Data excerpts
[Start of Attachment]
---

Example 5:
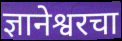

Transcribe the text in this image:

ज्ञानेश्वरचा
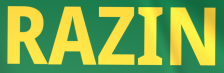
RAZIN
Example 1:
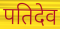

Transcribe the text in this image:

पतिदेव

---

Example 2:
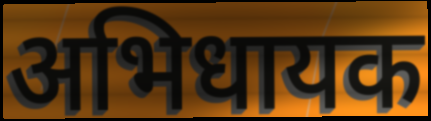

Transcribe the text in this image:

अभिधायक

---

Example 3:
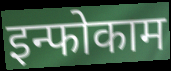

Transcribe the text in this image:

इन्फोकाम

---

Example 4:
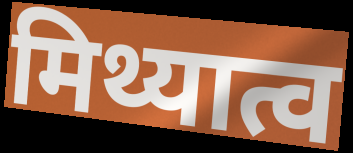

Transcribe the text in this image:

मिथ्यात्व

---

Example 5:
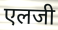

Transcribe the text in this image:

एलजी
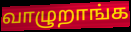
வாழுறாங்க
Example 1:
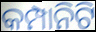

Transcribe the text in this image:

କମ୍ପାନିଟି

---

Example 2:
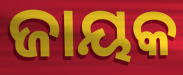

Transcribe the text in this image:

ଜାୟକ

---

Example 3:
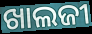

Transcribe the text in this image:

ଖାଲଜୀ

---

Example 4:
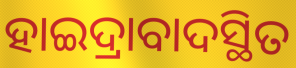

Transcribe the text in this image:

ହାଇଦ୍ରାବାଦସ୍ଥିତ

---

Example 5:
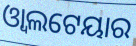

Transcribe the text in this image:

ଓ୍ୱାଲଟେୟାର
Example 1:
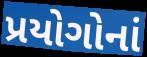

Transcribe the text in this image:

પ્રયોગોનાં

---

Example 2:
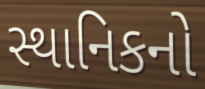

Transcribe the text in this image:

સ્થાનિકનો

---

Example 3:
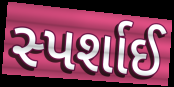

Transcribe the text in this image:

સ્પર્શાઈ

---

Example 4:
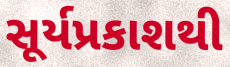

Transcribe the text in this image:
[End of Attachment]
THE PROBLEM
Drop the pictures and reproduce the rest of the data exactly.

COMPLETED EXERCISE
---

Example 5:

Transcribe the text in this image:

ज्ञानेश्वरचा
RAZIN
Example 1:

Transcribe the text in this image:

पतिदेव

---

Example 2:

Transcribe the text in this image:

अभिधायक

---

Example 3:

Transcribe the text in this image:

इन्फोकाम

---

Example 4:

Transcribe the text in this image:

मिथ्यात्व

---

Example 5:

Transcribe the text in this image:

एलजी
வாழுறாங்க
Example 1:

Transcribe the text in this image:

କମ୍ପାନିଟି

---

Example 2:

Transcribe the text in this image:

ଜାୟକ

---

Example 3:

Transcribe the text in this image:

ଖାଲଜୀ

---

Example 4:

Transcribe the text in this image:

ହାଇଦ୍ରାବାଦସ୍ଥିତ

---

Example 5:

Transcribe the text in this image:

ଓ୍ୱାଲଟେୟାର
Example 1:

Transcribe the text in this image:

પ્રયોગોનાં

---

Example 2:

Transcribe the text in this image:

સ્થાનિકનો

---

Example 3:

Transcribe the text in this image:

સ્પર્શાઈ

---

Example 4:

Transcribe the text in this image:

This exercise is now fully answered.